- _INSTRUCTIONS TO FOLLOW_
Convert the lines in all of the records below into a single JSON list of strings, with one string for each line and no blank lines.

+ + + +

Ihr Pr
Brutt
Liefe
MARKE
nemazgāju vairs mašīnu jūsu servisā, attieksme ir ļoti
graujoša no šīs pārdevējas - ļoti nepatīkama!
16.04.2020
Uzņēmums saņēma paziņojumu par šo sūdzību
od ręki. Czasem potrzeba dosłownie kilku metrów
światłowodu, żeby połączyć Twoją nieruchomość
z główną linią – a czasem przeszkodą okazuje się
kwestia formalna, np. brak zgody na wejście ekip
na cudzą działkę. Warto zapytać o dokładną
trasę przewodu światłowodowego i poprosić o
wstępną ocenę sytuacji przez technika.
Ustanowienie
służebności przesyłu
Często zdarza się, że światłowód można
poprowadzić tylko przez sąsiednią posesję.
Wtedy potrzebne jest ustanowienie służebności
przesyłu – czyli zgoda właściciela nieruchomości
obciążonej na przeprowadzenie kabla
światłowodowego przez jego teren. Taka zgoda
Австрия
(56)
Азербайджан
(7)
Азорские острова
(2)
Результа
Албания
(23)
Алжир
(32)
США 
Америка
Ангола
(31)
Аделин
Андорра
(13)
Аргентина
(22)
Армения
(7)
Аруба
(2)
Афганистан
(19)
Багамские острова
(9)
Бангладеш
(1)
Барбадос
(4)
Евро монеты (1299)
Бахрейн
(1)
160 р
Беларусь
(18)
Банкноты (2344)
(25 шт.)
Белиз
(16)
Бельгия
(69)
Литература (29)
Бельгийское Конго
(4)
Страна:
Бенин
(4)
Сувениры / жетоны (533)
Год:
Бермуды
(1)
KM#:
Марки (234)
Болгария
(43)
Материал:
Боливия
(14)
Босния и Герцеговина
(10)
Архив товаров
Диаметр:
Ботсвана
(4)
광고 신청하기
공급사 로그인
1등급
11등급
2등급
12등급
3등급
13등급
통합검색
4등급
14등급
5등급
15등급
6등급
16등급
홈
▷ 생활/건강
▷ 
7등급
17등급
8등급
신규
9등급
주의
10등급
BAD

+ + + +

- _ANSWER AREA_
[
  "Ihr Pr",
  "Brutt",
  "Liefe",
  "MARKE",
  "nemazgāju vairs mašīnu jūsu servisā, attieksme ir ļoti",
  "graujoša no šīs pārdevējas - ļoti nepatīkama!",
  "16.04.2020",
  "Uzņēmums saņēma paziņojumu par šo sūdzību",
  "od ręki. Czasem potrzeba dosłownie kilku metrów",
  "światłowodu, żeby połączyć Twoją nieruchomość",
  "z główną linią – a czasem przeszkodą okazuje się",
  "kwestia formalna, np. brak zgody na wejście ekip",
  "na cudzą działkę. Warto zapytać o dokładną",
  "trasę przewodu światłowodowego i poprosić o",
  "wstępną ocenę sytuacji przez technika.",
  "Ustanowienie",
  "służebności przesyłu",
  "Często zdarza się, że światłowód można",
  "poprowadzić tylko przez sąsiednią posesję.",
  "Wtedy potrzebne jest ustanowienie służebności",
  "przesyłu – czyli zgoda właściciela nieruchomości",
  "obciążonej na przeprowadzenie kabla",
  "światłowodowego przez jego teren. Taka zgoda",
  "Австрия",
  "(56)",
  "Азербайджан",
  "(7)",
  "Азорские острова",
  "(2)",
  "Результа",
  "Албания",
  "(23)",
  "Алжир",
  "(32)",
  "США ",
  "Америка",
  "Ангола",
  "(31)",
  "Аделин",
  "Андорра",
  "(13)",
  "Аргентина",
  "(22)",
  "Армения",
  "(7)",
  "Аруба",
  "(2)",
  "Афганистан",
  "(19)",
  "Багамские острова",
  "(9)",
  "Бангладеш",
  "(1)",
  "Барбадос",
  "(4)",
  "Евро монеты (1299)",
  "Бахрейн",
  "(1)",
  "160 р",
  "Беларусь",
  "(18)",
  "Банкноты (2344)",
  "(25 шт.)",
  "Белиз",
  "(16)",
  "Бельгия",
  "(69)",
  "Литература (29)",
  "Бельгийское Конго",
  "(4)",
  "Страна:",
  "Бенин",
  "(4)",
  "Сувениры / жетоны (533)",
  "Год:",
  "Бермуды",
  "(1)",
  "KM#:",
  "Марки (234)",
  "Болгария",
  "(43)",
  "Материал:",
  "Боливия",
  "(14)",
  "Босния и Герцеговина",
  "(10)",
  "Архив товаров",
  "Диаметр:",
  "Ботсвана",
  "(4)",
  "광고 신청하기",
  "공급사 로그인",
  "1등급",
  "11등급",
  "2등급",
  "12등급",
  "3등급",
  "13등급",
  "통합검색",
  "4등급",
  "14등급",
  "5등급",
  "15등급",
  "6등급",
  "16등급",
  "홈",
  "▷ 생활/건강",
  "▷ ",
  "7등급",
  "17등급",
  "8등급",
  "신규",
  "9등급",
  "주의",
  "10등급",
  "BAD"
]